The Acorn on Urbanspoon Last Friday I dragged a bunch of omnivores down to the new-ish vegetarian/vegan place, The Acorn Restaurant. Strangely, it's like a Yaletown restaurant with diner ambiance, complete with beautiful food, downtown prices, and hot waitresses; but no skimpy outfits or uniform per se. Table spacing is also pretty tight.

The line-up starts at around 5pm (even though they open at 5:30pm), and shortly after you can expect the restaurant to be full. You can reserve a "family table" tucked in the back. Minimum 6 persons, maximum around 14 but you're quite sandwiched and they probably have to pull over the nearby table. Reservations have a strict 2-hour seating. Our party was on time, done and paid around 7:15pm -- and we hashed out a single bill instead of asking for separate bills, which would have been complicated by the fact that we split five desserts. Our orders did come out quite quickly considering the restaurant was packed.

Lots of orders at the table, including every main and every dessert but I'm only mentioning what I got a good bite of. Medium to smallish portions for a price which is basically a buck or two shy of $20. Still, downtown fine dining prices on Main haven't dulled its popularity.
Overall, everything on your plate has a flavour and you should get it all in with each bite. If there's a smear of colourful sauce. Use that. It's not just decoration.
  • Vegan Beet (appetizer; $10) Macadamia Cheese & Beet Ravioli, Grapefruit, Sorrel, Cider Glaze (GF / V / RAW Option)
    • This was a startlingly tiny appy. Each "ravioli" was basically two thin slices of beet with tasty goop in between. The bigger red beet slices were on-par with a twonie and barely half as thick. I'm not kidding.

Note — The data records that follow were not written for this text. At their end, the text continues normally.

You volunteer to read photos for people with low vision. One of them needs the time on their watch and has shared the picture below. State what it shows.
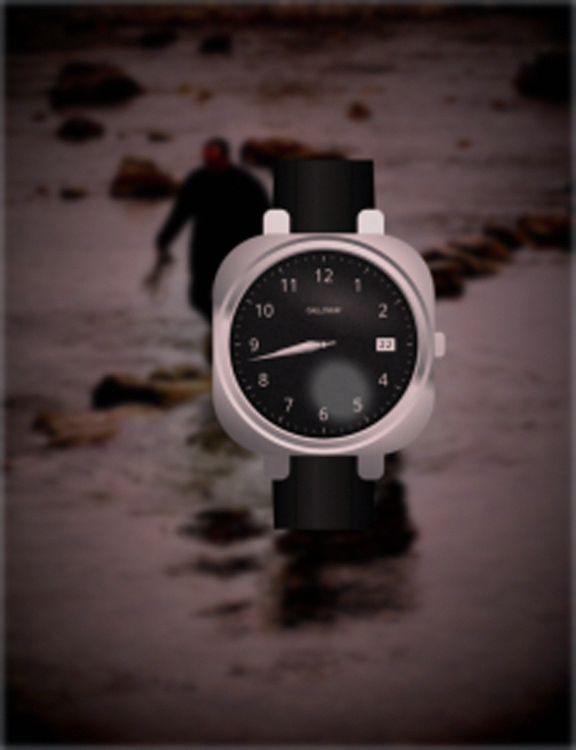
8:43
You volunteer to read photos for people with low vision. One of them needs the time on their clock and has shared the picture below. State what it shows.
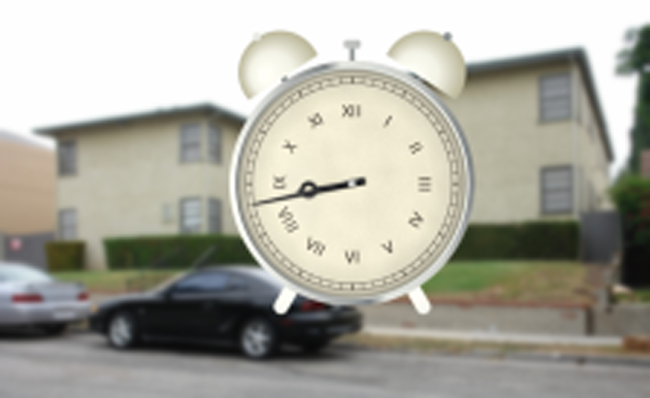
8:43
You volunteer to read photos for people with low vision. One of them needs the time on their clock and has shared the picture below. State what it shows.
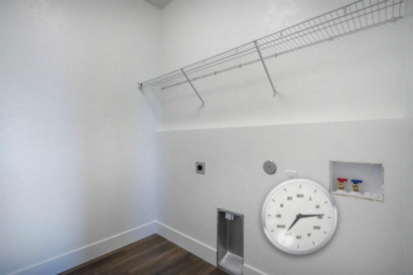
7:14
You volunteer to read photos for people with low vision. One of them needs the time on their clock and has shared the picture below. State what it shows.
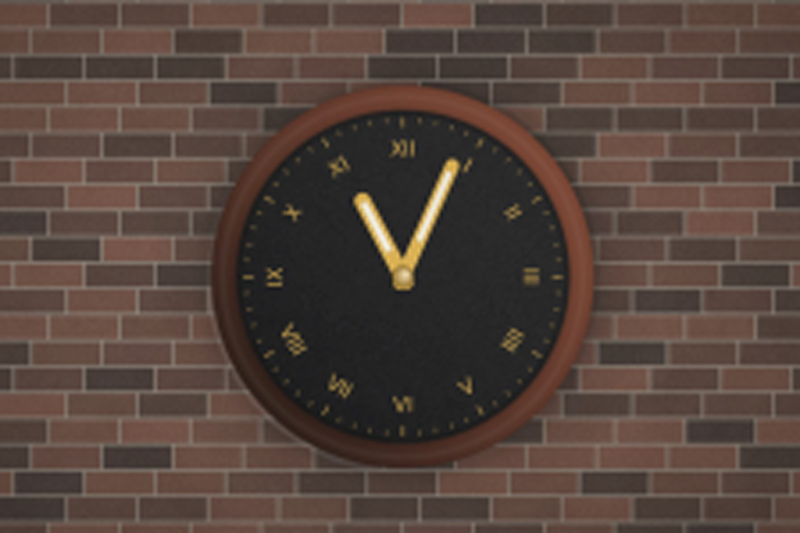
11:04
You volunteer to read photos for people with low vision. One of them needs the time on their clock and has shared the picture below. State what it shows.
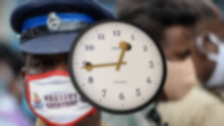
12:44
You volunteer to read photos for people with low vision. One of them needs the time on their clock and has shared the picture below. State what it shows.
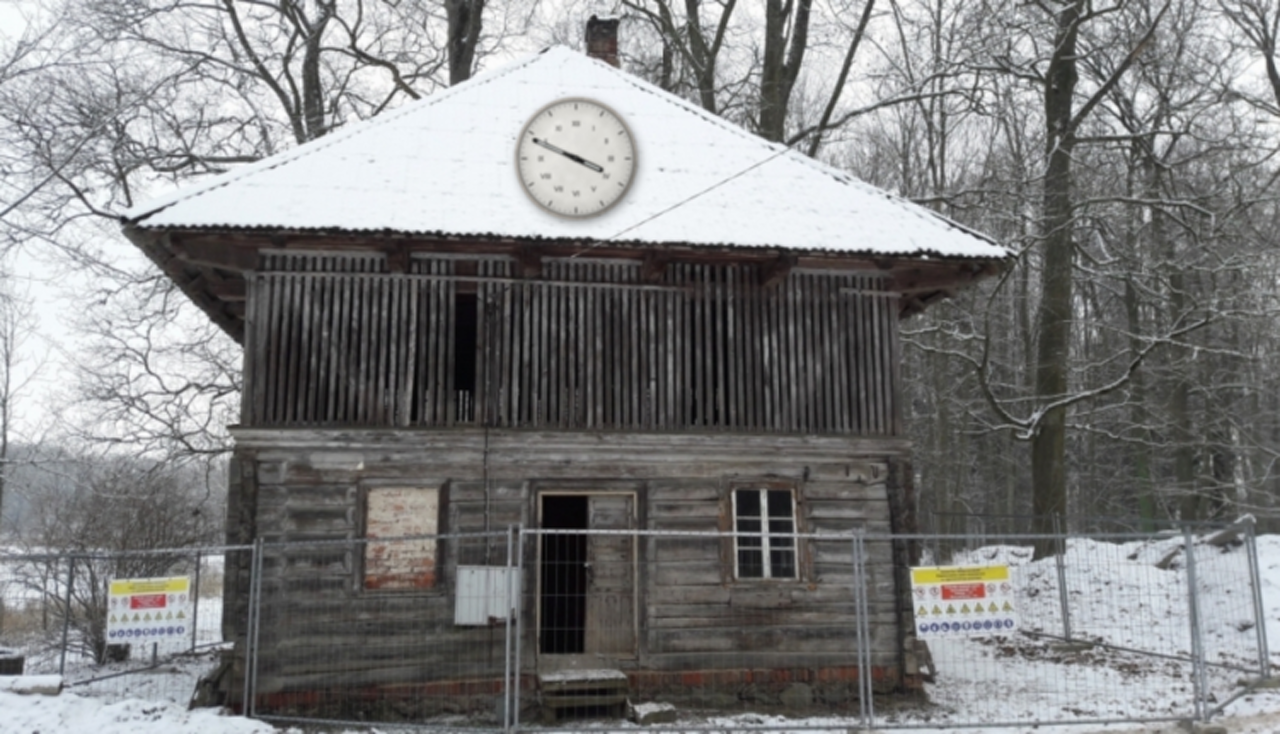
3:49
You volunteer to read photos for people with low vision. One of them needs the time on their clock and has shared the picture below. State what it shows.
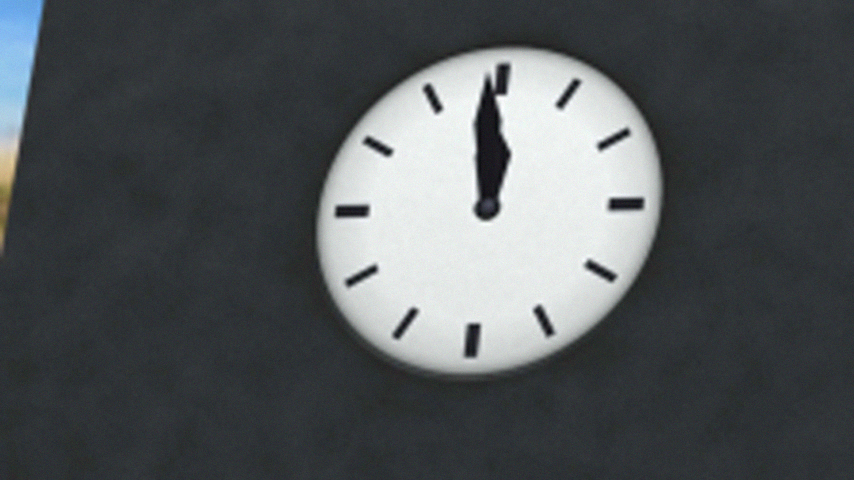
11:59
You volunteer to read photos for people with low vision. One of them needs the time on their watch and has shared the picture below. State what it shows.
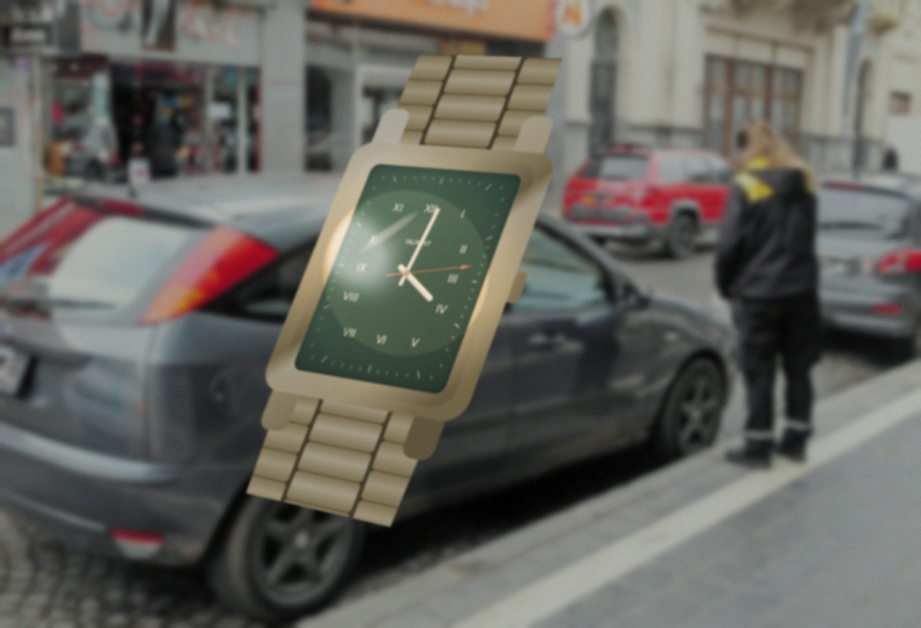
4:01:13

    • That said, the pink goop inside (macadamia cheese + grapefruit?) made each portion remarkably tasty. There were only six (?) portions. If you put it all together, everything on the long plate wouldn't fill a shot glass.
  • Mushroom (main; $19) Seared King Oyster Mushroom, Spelt, Cauliflower, Broccolini, Nasturtium, Peppercorn Sauce (GF / V Option)
    • Salty! Not as salty as the zucchini noodles, but overall they're not shy about salt here.
    • The round chunks of mushroom looked strangely like sections of pork sausage. Considering how the halloumi came out, we had a suspicion that this was intentional, to fool omnivores into not missing meat.
    • Overall, this was a boring dish, especially at $19.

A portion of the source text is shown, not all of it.